SOURCE DATA START

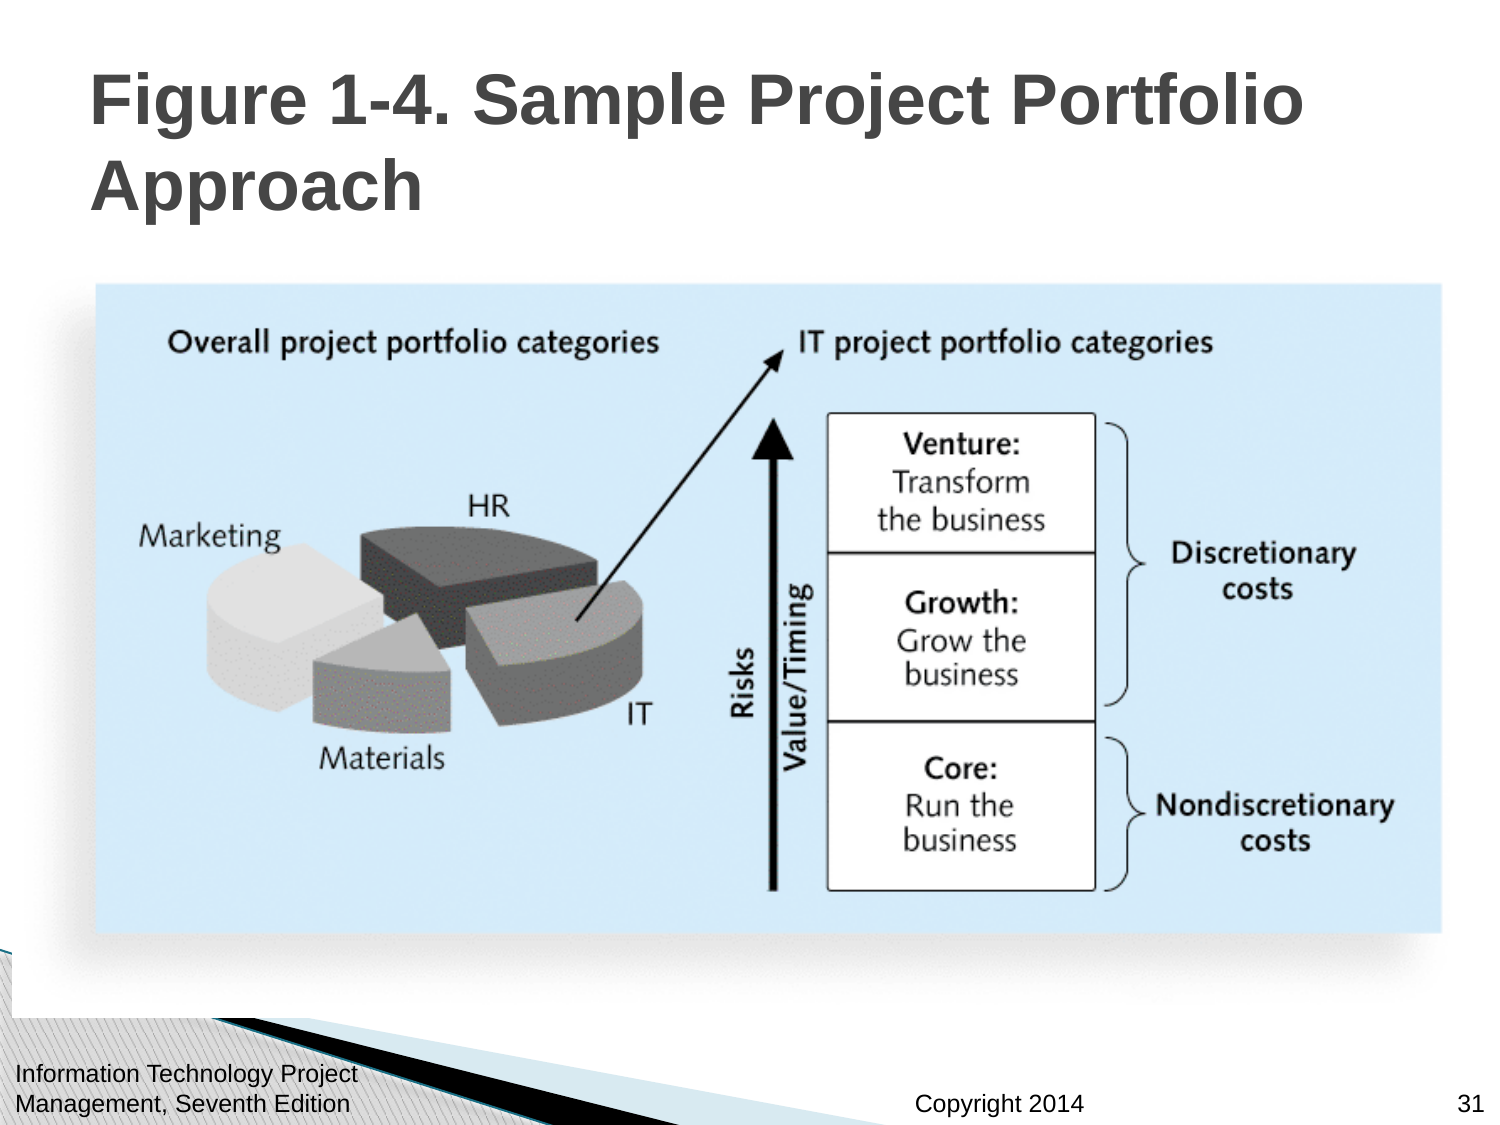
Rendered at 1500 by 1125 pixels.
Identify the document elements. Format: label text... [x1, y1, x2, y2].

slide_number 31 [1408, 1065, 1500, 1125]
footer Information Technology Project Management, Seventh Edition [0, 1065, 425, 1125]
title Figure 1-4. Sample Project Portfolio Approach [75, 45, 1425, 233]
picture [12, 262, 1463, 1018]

SOURCE DATA END

PROMPT:
Repeat exactly the lines of the material from the one with "Identify the document" through the end, both the first and the last included.

SOLUTION TO THIS TASK:
Identify the document elements. Format: label text... [x1, y1, x2, y2].

slide_number 31 [1408, 1065, 1500, 1125]
footer Information Technology Project Management, Seventh Edition [0, 1065, 425, 1125]
title Figure 1-4. Sample Project Portfolio Approach [75, 45, 1425, 233]
picture [12, 262, 1463, 1018]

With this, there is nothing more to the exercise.